The League Cup returns tonight and no one really seems to care. There are just 16 teams left in the competition, five of which come from the bottom two divisions. There is guaranteed to be at least one side from League One, and another from League Two, left in the quarter-finals.
This should be cause for celebration, but interest has been limited. The League Cup has been effectively sidelined in recent years as our focus on the Premier League and the Champions League becomes all-encompassing. The same situation is replicated elsewhere, with many countries, France being just the latest example, deciding to do away with the competition altogether.
England is now the only one of the ‘big five’ leagues – Germany, Italy, France and Spain make up the rest – to still have a League Cup. The idea of scrapping it is often floated as a potential solution to fixture congestion and changing priorities, but it would be a mistake to do so. It deserves more respect and still has much to offer.
While the League Cup is considered a trifling concern by the biggest clubs, and others are increasingly following suit, it's delivered some memorable moments and unexpected successes in its relatively short history. There should always be a place for it in the football calendar. That it stubbornly refuses to go away is for the best.
Seen as more of an inconvenience, and a chance to rest key players, than a cause for excitement, it continues to surprise and create a varied list of finalists. Since 2000, 19 different teams have played in a League Cup final, and even with Manchester City’s recent dominance, there have still been 10 different winners. The more prestigious FA Cup has yielded seven in the same period.
There's a sense that so many supporters have internalised the logic of club accountants and decided that the League Cup is just a distraction from reaching the Premier League or staying there. The pursuit of success for its own sake has become secondary to financial reward. Perverse as it may be, in pure monetary terms, TV deals are worth far more than trophies.
As a result of this, priorities have become warped. Winning the League Cup won’t save a manager’s job but finishing a few places higher up the league probably will. Even for those clubs who can’t hope to crack the top six, Premier League points still take precedence.
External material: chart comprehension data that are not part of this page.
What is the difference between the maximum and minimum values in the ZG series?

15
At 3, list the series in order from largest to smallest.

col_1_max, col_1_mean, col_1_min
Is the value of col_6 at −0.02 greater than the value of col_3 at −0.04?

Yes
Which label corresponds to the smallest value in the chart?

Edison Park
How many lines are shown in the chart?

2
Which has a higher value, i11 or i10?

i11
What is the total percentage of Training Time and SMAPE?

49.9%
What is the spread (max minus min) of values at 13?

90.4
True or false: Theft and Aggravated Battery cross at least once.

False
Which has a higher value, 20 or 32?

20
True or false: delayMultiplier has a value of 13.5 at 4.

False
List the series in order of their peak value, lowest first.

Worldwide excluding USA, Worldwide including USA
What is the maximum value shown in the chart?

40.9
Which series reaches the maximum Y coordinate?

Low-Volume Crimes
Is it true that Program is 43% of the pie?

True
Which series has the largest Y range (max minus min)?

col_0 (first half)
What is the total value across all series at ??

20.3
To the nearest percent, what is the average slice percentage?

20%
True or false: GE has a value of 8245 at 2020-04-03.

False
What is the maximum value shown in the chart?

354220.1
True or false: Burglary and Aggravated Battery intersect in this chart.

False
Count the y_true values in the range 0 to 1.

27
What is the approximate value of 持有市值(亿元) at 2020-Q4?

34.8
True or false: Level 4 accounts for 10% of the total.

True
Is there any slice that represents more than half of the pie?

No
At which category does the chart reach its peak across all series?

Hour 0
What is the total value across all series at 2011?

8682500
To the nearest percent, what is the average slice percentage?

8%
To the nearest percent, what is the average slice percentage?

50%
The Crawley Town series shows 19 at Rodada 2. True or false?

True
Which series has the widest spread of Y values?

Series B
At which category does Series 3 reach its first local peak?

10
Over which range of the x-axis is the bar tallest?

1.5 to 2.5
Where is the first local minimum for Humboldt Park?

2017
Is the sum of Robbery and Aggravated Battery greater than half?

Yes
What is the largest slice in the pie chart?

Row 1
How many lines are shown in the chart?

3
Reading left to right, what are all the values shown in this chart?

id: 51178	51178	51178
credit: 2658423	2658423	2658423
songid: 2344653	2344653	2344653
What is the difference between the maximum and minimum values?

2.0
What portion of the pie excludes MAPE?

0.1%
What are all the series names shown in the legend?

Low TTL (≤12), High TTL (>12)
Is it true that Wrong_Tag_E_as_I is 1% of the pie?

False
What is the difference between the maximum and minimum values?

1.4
Instead, the League Cup has become the chance to give the reserves a consequence-free run out and managers at all levels are now treating it the same way. The early rounds inevitably bring a lot of changes and some clubs who could feasibly win the competition always get caught out. Crystal Palace and Tottenham Hotspur, both beaten on penalties by Colchester United, were particularly guilty this time around.
In some ways, this failure to take the League Cup seriously has had the unintended consequence of opening it up to others, with surprise finalists like Bradford, Wigan, Cardiff, Southampton, Sunderland, Tranmere and Bolton in the last 20 years. Meanwhile, Birmingham, Middlesbrough and Swansea have each emerged triumphant.
Even without a fairytale ending, Bradford City’s run to the final in 2013 was especially stirring. A League Two team seemingly destined for an early exit, they kept defying the odds. Having already beaten Premier League Wigan on penalties away from home, Phil Parkinson’s side then saw off Arsenal in the same manner at a raucous Valley Parade.
More drama was to follow in the semi-finals as Bradford beat Aston Villa 4-3 on aggregate. Nakhi Wells and James Hanson were a constant menace up front while Matt Duke and Rory McArdle became unexpected heroes for their staunch performances.
Swansea might have won comfortably at Wembley but the experience of getting there was anything but. It perfectly demonstrated the unpredictability of knock-out football and what the League Cup is all about. On their day any team in the top four divisions is capable of winning a one-off match, regardless of the opposition, and we shouldn’t deprive them of the chance to prove it.
This is why the belief that the League Cup could be abandoned without any loss to English football is so wrong, and the suggestion should be refuted at every turn. It's produced some brilliant moments of drama and defiance, becoming a surprisingly egalitarian outcrop in a football landscape defined by elite interests and narrow ambitions.